(Items from a data source)
[Start of Attachment]
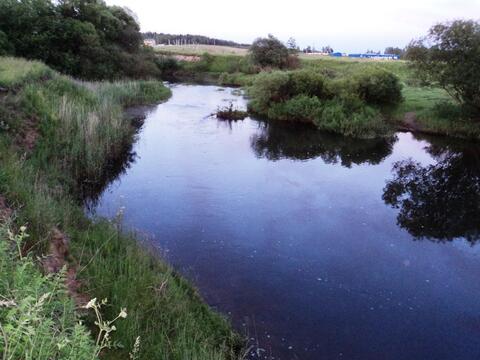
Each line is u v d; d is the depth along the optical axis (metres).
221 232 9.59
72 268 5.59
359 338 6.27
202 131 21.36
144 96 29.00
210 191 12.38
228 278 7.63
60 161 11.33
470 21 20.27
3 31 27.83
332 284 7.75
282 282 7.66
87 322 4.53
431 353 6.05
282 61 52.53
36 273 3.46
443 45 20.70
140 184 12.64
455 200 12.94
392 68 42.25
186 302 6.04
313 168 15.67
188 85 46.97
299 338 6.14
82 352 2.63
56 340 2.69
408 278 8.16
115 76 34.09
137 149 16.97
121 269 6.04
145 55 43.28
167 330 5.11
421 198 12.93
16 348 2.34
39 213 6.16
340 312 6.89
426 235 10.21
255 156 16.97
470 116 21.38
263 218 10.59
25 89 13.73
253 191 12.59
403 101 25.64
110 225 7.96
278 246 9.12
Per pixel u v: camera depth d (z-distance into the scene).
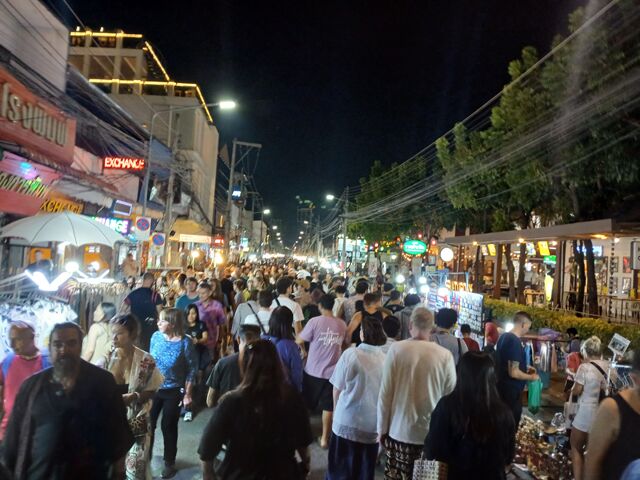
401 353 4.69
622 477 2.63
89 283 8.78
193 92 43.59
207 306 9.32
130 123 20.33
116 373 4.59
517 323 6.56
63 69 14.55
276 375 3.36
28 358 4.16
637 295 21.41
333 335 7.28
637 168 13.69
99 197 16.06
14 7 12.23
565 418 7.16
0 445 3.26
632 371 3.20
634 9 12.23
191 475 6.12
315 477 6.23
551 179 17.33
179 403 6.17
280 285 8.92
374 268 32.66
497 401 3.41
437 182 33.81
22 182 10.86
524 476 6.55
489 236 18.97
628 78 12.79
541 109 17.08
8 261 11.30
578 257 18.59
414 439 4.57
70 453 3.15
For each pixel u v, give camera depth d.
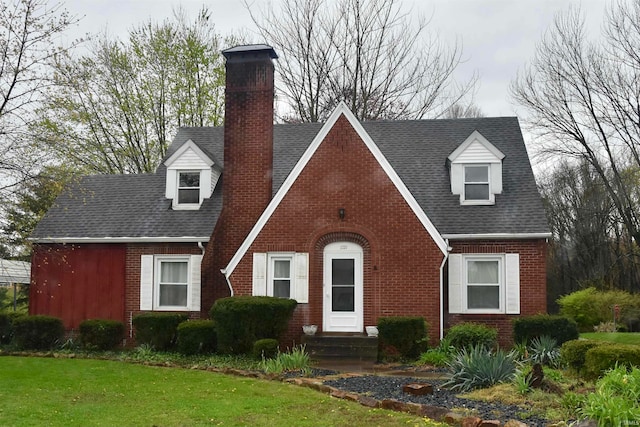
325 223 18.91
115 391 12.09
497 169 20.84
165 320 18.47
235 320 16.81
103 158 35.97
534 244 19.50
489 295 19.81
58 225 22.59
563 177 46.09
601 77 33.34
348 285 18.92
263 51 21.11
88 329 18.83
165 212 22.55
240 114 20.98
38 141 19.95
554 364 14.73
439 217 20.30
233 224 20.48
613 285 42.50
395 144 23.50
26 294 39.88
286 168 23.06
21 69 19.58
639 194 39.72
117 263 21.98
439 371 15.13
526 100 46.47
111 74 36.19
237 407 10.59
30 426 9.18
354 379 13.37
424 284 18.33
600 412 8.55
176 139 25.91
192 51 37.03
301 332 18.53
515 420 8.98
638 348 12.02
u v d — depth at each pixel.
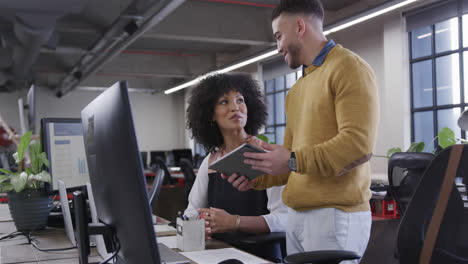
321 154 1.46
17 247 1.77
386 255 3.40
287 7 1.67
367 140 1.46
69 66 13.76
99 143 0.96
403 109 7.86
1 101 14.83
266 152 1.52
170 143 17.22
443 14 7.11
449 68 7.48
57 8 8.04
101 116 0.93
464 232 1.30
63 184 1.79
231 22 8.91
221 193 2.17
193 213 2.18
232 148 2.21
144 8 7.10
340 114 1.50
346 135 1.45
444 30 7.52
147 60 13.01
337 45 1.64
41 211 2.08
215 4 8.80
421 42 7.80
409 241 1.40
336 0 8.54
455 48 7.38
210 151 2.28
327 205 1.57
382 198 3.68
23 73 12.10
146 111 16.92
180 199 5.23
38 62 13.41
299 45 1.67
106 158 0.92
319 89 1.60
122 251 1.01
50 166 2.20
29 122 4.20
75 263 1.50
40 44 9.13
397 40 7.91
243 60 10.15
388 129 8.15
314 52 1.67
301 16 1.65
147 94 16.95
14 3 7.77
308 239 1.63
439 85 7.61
[End of Attachment]
[Start of Attachment]
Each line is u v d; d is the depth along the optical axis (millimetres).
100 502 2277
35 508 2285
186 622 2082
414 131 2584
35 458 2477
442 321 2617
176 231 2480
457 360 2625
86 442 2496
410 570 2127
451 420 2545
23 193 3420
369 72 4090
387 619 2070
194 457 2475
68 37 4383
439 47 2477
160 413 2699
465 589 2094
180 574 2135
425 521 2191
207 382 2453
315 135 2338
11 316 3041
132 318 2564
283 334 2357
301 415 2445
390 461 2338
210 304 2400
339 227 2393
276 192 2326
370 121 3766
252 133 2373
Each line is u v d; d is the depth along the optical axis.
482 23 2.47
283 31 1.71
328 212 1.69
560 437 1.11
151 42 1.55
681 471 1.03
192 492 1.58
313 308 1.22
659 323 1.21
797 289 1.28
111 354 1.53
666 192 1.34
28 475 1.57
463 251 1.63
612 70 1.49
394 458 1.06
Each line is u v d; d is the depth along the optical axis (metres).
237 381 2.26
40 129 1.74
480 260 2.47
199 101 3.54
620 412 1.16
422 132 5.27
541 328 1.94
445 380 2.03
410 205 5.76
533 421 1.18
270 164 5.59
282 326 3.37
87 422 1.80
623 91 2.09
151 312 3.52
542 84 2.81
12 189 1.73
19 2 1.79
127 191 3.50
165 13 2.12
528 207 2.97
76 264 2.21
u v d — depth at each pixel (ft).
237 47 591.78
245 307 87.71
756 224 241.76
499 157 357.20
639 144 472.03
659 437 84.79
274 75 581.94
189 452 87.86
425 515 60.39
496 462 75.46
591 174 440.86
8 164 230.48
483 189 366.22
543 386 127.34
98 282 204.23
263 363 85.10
[End of Attachment]
(ASSIGNED TASK) The answer must consist of each line from the entries that contains the string "along".

(SOLUTION TO THIS EXERCISE)
Each line is u v d; d is the depth along the optical axis (metres).
Each line is u v d; d is the depth along the optical axis (millimetres).
Each line is u v d; d is the depth along the optical axis.
Each line is u v d; d is the depth along the optical axis (metres).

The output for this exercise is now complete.